ビクトリアとポリーナ ドイツ語を頑張るのは何のため?
学校でドイツ語の勉強に励んでいるポリーナ。その母ビクトリア・ビリチェンコは、ドイツ語集中講座を週5回に増やしたばかりだ。それと同時に母娘は、早く戦争が終わりウクライナに帰国できるよう願っている。なんと不条理な状況だろう。
11歳のポリーナは、もう上手に動詞の活用ができる。全ての色の名前、1から100までの数字、そして「太い・細い、大きい・小さい、暖かい・冷たい」といった形容詞など、たくさんの言葉を覚えた。ただし、ヒアリングがネックとなり意思疎通はまだ難しい。だが、それも時間の問題だ。夏休みが明ければ、ウクライナから来た少女は新6年生として近所の学校の普通クラスに通う。そのための書類も、もう送られてきた。
どんな未来が待っている?
これまでビクトリアは週2回、ドイツ語講座を受けていた。しかし、上達を急ぐ彼女はそれに満足せず、ITコーチの仕事の傍ら毎朝8時から10時まで、成人教育センターで開かれる集中講座に通い出した。ある日、ビクトリアは筆者に向かって「なんだか変な気持ちがする」と言った。「いつまでかも分からずスイスにいて、ドイツ語を学んでいる。自分はもう、新しい人生を築くべきなのか?」
誰がそれに答えられるだろう。分かっているのは、他の全てのウクライナ難民と同様、この2人もここでは安全だが戦時下の故郷では安全ではない、ということだけだ。
なんとも不条理な状況だ。しかし、非常事態にあっても、料理、食事、宿題、仕事、睡眠、会話、遊び、週末の遠足といった日常らしきものは続く。ウクライナ難民は、5月末で公共交通機関を無料で利用できなくなった。節約のため、母娘の行動範囲は狭まった。2人はベルン市内のグルテン山やパウル・クレー・センターを訪れた。筆者は、ポリーナが夏休み明けから通う学校とアーレ川のマルツィリ遊泳場を案内した。

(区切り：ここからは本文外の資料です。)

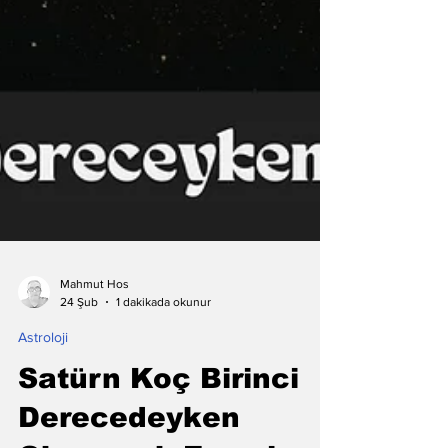
Mahmut Hos
1 dakikada okunur
24 Şub
Astroloji
Satürn Koç Birinci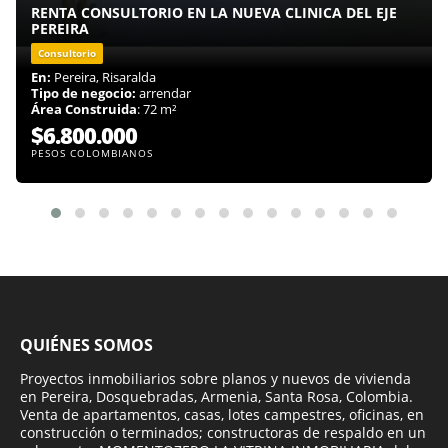
RENTA CONSULTORIO EN LA NUEVA CLINICA DEL EJE
PEREIRA
Consultorio
En:
Pereira, Risaralda
Tipo de negocio:
arrendar
Área Construida
: 72 m²
$6.800.000
PESOS COLOMBIANOS
QUIÉNES SOMOS
Proyectos inmobiliarios sobre planos y nuevos de vivienda
en Pereira, Dosquebradas, Armenia, Santa Rosa, Colombia.
Venta de apartamentos, casas, lotes campestres, oficinas, en
construcción o terminados; constructoras de respaldo en un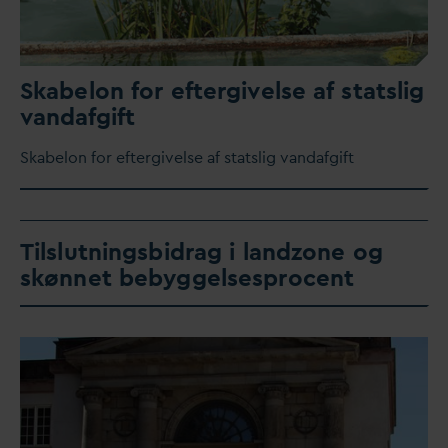
Skabelon for eftergivelse af statslig
v
an
d
afgift
Skabelon for eftergivelse af statslig
v
an
d
afgift
Tilslutningsbidrag i landzone og
skønnet bebyggelsesprocent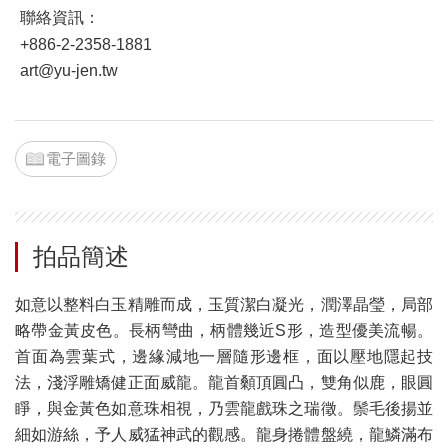
聯絡資訊：
+886-2-2358-1881
art@yu-jen.tw
電子圖錄
拍品簡述
如意以整料白玉精雕而成，玉質潔白凝光，潤澤晶瑩，局部
略帶金黃皮色。長柄彎曲，柄體幾近S形，造型優美流暢。
首面為雲葉式，邊緣減地一層隨形邊框，面以壓地隱起技
法，淺浮雕矯健正面威龍。龍首顙頂圓凸，雙角似鹿，眼圓
睜，與金黃色如意珠相視，乃雲龍戲珠之瑞徵。鬃毛後揚並
細如游絲，予人威猛神武的觀感。龍身捲體盤繞，龍鱗滿布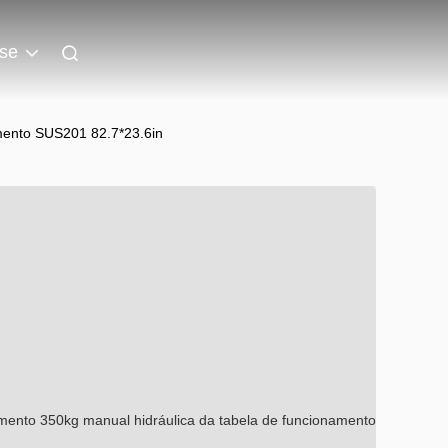
se
mento SUS201 82.7*23.6in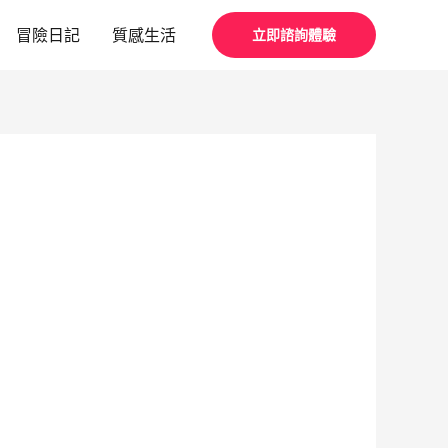
冒險日記
質感生活
立即諮詢體驗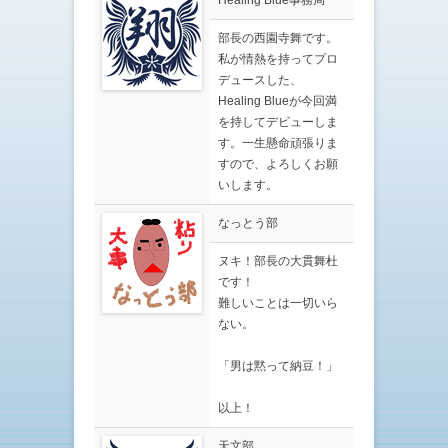
部長の西園寺舞です。
私が情熱を持ってプロ
デュースした、
Healing Blueが今回満
を持してデビューしま
す。一生懸命頑張りま
すので、よろしくお願
いします。
なっとう部
ヌキ！部長の大貫舞杜
です！
難しいことは一切いら
ない。
「男は黙って納豆！」
以上！
天文部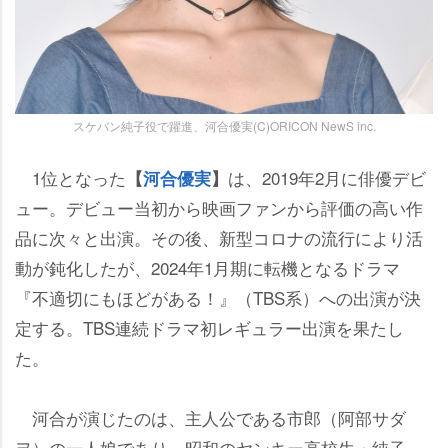
スケバン純子役で躍進、河合優実(C)ORICON NewS inc.
1位となった
は、2019年2月に俳優デビ
【
河合優実
】
ュー。デビュー当初から映画ファンから評価の高い作
品に次々と出演。その後、新型コロナの流行により活
動が鈍化したが、2024年1月期に転機となるドラマ
『不適切にもほどがある！』（TBS系）への出演が決
定する。TBS連続ドラマ初レギュラー出演を果たし
た。
河合が演じたのは、主人公である市郎（阿部サダ
ヲ）の一人娘であり、昭和のヤンキー高校生・純子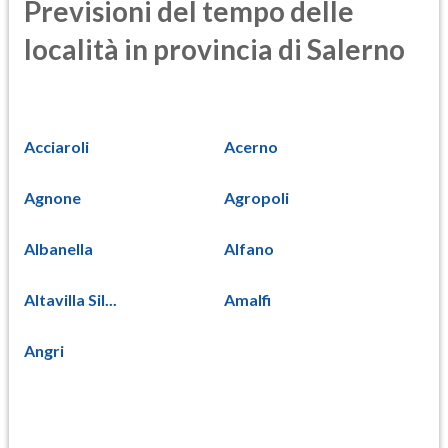
Previsioni del tempo delle
località in provincia di Salerno
Acciaroli
Acerno
Agnone
Agropoli
Albanella
Alfano
Altavilla Sil...
Amalfi
Angri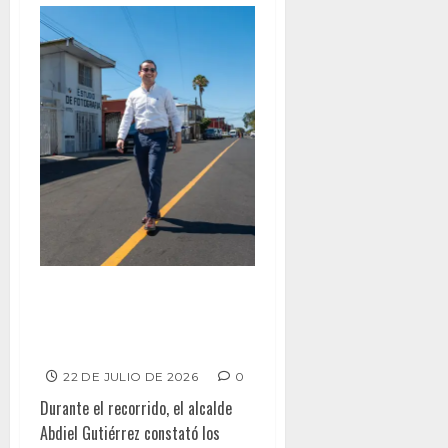
Supervisa Alcalde de Tijuana
obra de reencarpetado en el
fraccionamiento El Soler
22 DE JULIO DE 2026
0
Durante el recorrido, el alcalde
Abdiel Gutiérrez constató los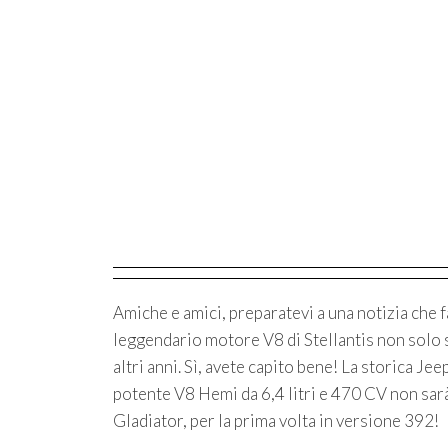
Amiche e amici, preparatevi a una notizia che f
leggendario motore V8 di Stellantis non solo 
altri anni. Sì, avete capito bene! La storica Je
potente V8 Hemi da 6,4 litri e 470 CV non sar
Gladiator, per la prima volta in versione 392!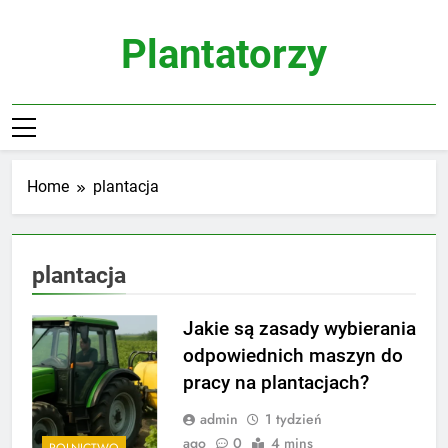
Skip
to
Plantatorzy
content
Home
plantacja
plantacja
Jakie są zasady wybierania
odpowiednich maszyn do
pracy na plantacjach?
admin
1 tydzień
ago
0
4 mins
ROLNICTWO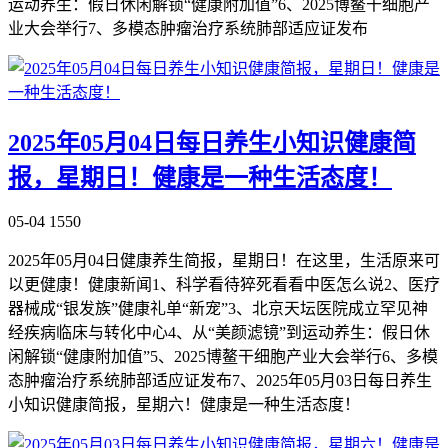
运动养生：假日休闲解锁“健康附加值”6、2025博鳌干细胞产
业大会举行7、多模态肿瘤治疗系统肺部适应证发布
2025年05月04日每日养生小知识健康简
报，星期日！健康是一种生活态度！
05-04
1550
2025年05月04日健康养生简报，星期日！在这里，生活原来可
以更健康！健康新闻1、科学看待猝死看看中医怎么说2、医疗
器械成“银发族”健康礼单“新宠”3、北京天坛医院成立罕见神
经疾病临床与转化中心4、从“美颜滤镜”到运动养生：假日休
闲解锁“健康附加值”5、2025博鳌干细胞产业大会举行6、多模
态肿瘤治疗系统肺部适应证发布7、2025年05月03日每日养生
小知识健康简报，星期六！健康是一种生活态度！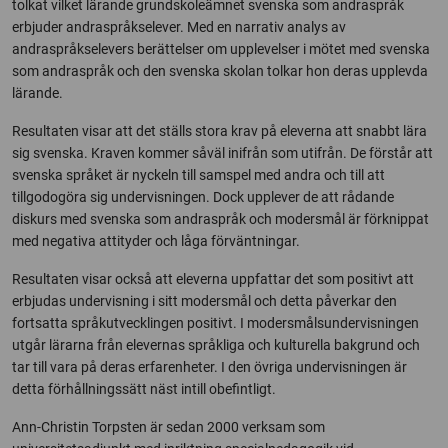
tolkat vilket lärande grundskoleämnet svenska som andraspråk
erbjuder andraspråkselever. Med en narrativ analys av
andraspråkselevers berättelser om upplevelser i mötet med svenska
som andraspråk och den svenska skolan tolkar hon deras upplevda
lärande.
Resultaten visar att det ställs stora krav på eleverna att snabbt lära
sig svenska. Kraven kommer såväl inifrån som utifrån. De förstår att
svenska språket är nyckeln till samspel med andra och till att
tillgodogöra sig undervisningen. Dock upplever de att rådande
diskurs med svenska som andraspråk och modersmål är förknippat
med negativa attityder och låga förväntningar.
Resultaten visar också att eleverna uppfattar det som positivt att
erbjudas undervisning i sitt modersmål och detta påverkar den
fortsatta språkutvecklingen positivt. I modersmålsundervisningen
utgår lärarna från elevernas språkliga och kulturella bakgrund och
tar till vara på deras erfarenheter. I den övriga undervisningen är
detta förhållningssätt näst intill obefintligt.
Ann-Christin Torpsten är sedan 2000 verksam som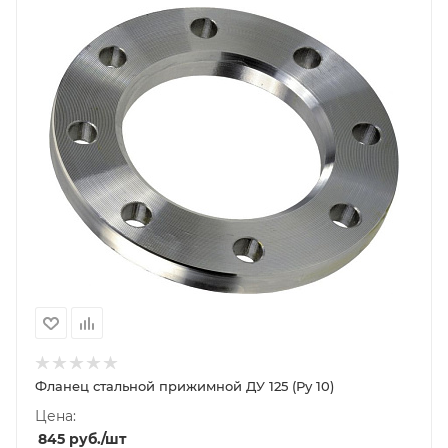
Фланец стальной прижимной ДУ 125 (Ру 10)
Цена:
845
руб.
/шт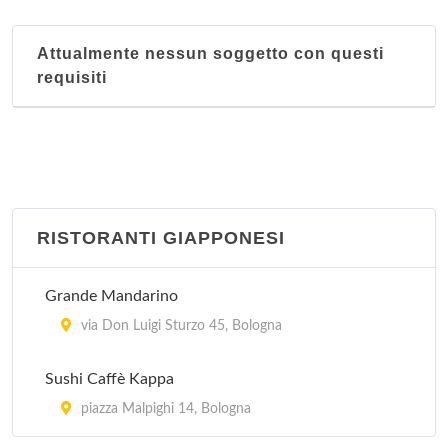
Attualmente nessun soggetto con questi
requisiti
RISTORANTI GIAPPONESI
Grande Mandarino
via Don Luigi Sturzo 45, Bologna
Sushi Caffè Kappa
piazza Malpighi 14, Bologna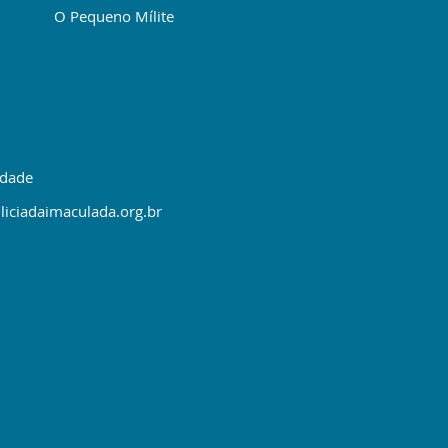
O Pequeno Mílite
idade
liciadaimaculada.org.br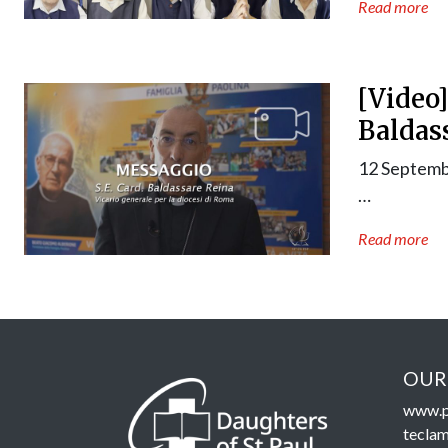
Read more
[Video]
Baldas
12 Septemb
…
Read more
OUR
www.p
teclam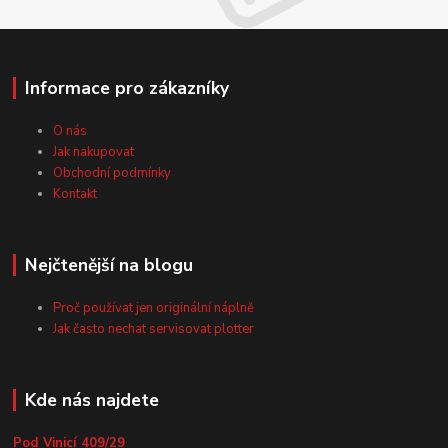
Informace pro zákazníky
O nás
Jak nakupovat
Obchodní podmínky
Kontakt
Nejčtenější na blogu
Proč používat jen originální náplně
Jak často nechat servisovat plotter
Kde nás najdete
Pod Vinicí 409/29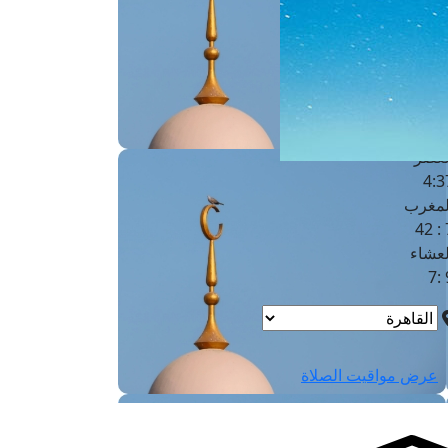
لفجر
4
لشروق
6
لظهر
1
لعصر
4:3
لمغرب
7 
لعشاء
9
عرض مواقيت الصلاة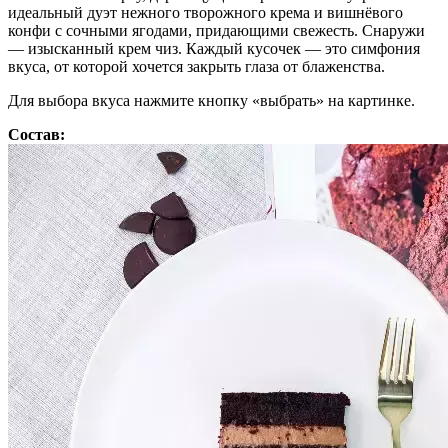
идеальный дуэт нежного творожного крема и вишнёвого
конфи с сочными ягодами, придающими свежесть. Снаружи
— изысканный крем чиз. Каждый кусочек — это симфония
вкуса, от которой хочется закрыть глаза от блаженства.
Для выбора вкуса нажмите кнопку «выбрать» на картинке.
Состав: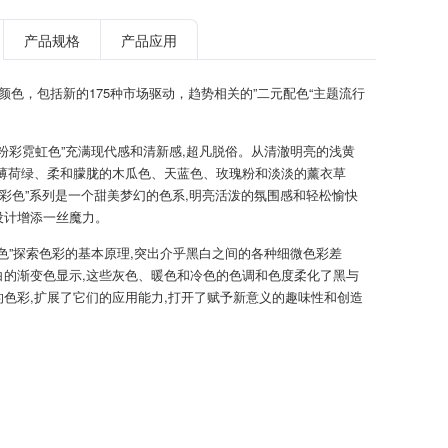
产品规格
产品应用
TPG颜色，包括新的175种市场驱动，趋势相关的”二元配色“主题流行
新粉彩霓虹色”充满现代感和清新感,超凡脱俗。从清澈明亮的浅黄
到薄荷绿、柔和朦胧的木瓜色、天蓝色、玫瑰粉和淡淡的薰衣草
粉彩色”系列是一个甜美梦幻的色系,明亮活泼的氛围感和轻松愉快
设计增添一丝魔力。
暗色”探索色彩的基本原理,突出介乎黑白之间的各种细微色彩差
白的渐变色显示,这些灰色、暖色和冷色的色调和色度柔化了黑与
的色彩,扩展了它们的应用能力,打开了赋予新意义的趣味性和创造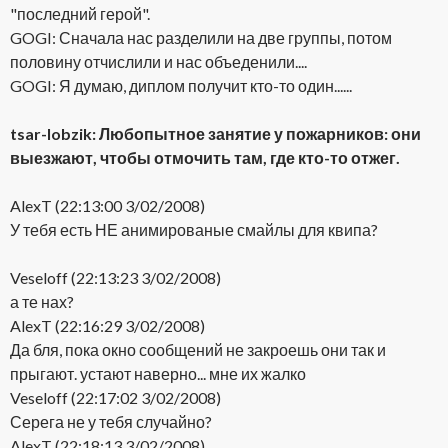
"последний герой".
GOGI: Сначала нас разделили на две группы, потом
половину отчислили и нас объеденили....
GOGI: Я думаю, диплом получит кто-то один......
tsar-lobzik: Любопытное занятие у пожарников: они
выезжают, чтобы отмочить там, где кто-то отжег.
AlexT (22:13:00 3/02/2008)
У тебя есть НЕ анимированые смайлы для квипа?
Veseloff (22:13:23 3/02/2008)
а те нах?
AlexT (22:16:29 3/02/2008)
Да бля, пока окно сообщений не закроешь они так и
прыгают. устают наверно... мне их жалко
Veseloff (22:17:02 3/02/2008)
Серега не у тебя случайно?
AlexT (22:18:13 3/02/2008)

我が家のいわば玄関先にある植物園でも、息抜きがてら植物について多くを学べる。
ビクトリアと筆者は基本的に英語でやりとりしていて、支障無い。ビクトリアは家族や仕事のことを話してくれる。教育システムの違いや互いの国で人気のファーストネーム、海や食習慣についてなど、2人でとりとめもない会話をする。
ポリーナは時折、筆者自身やスイスについて知りたいことを母親を介して聞いてくる。スイスは戦争に加わらない中立国なのに、なぜ地下シェルターがこんなに多いのか、という問いもその1つ。また、面白いことも言う。アッペンツェルのチーズは、ひいおじいさんの足の臭いがするそうだ。筆者にその点は判断できないが、とりあえずこのチーズは好物でない。
恐怖と不安
母娘間の会話はウクライナ語ではなくロシア語だ。これはウクライナの南部や東部では普通のことだといい、ビクトリアがプーチンに好意的というわけでは決してない。しかし、ビクトリアは、戦争を理由にロシアの文化や文学を悪者扱いするつもりもない。それらも彼女の人生の一部だ。
2人の出身地であるミコライフの状況は、目立って悪化している。南部を巡る攻防は激しい。ビクトリアの兄は6月に予備兵として召集された。現在はウクライナ西部のリビウ周辺に配属され、時々携帯電話で連絡を寄こす。しかし、この欧州の戦争の夏、妹の抱える心配は大きい。夫のことも心配だ。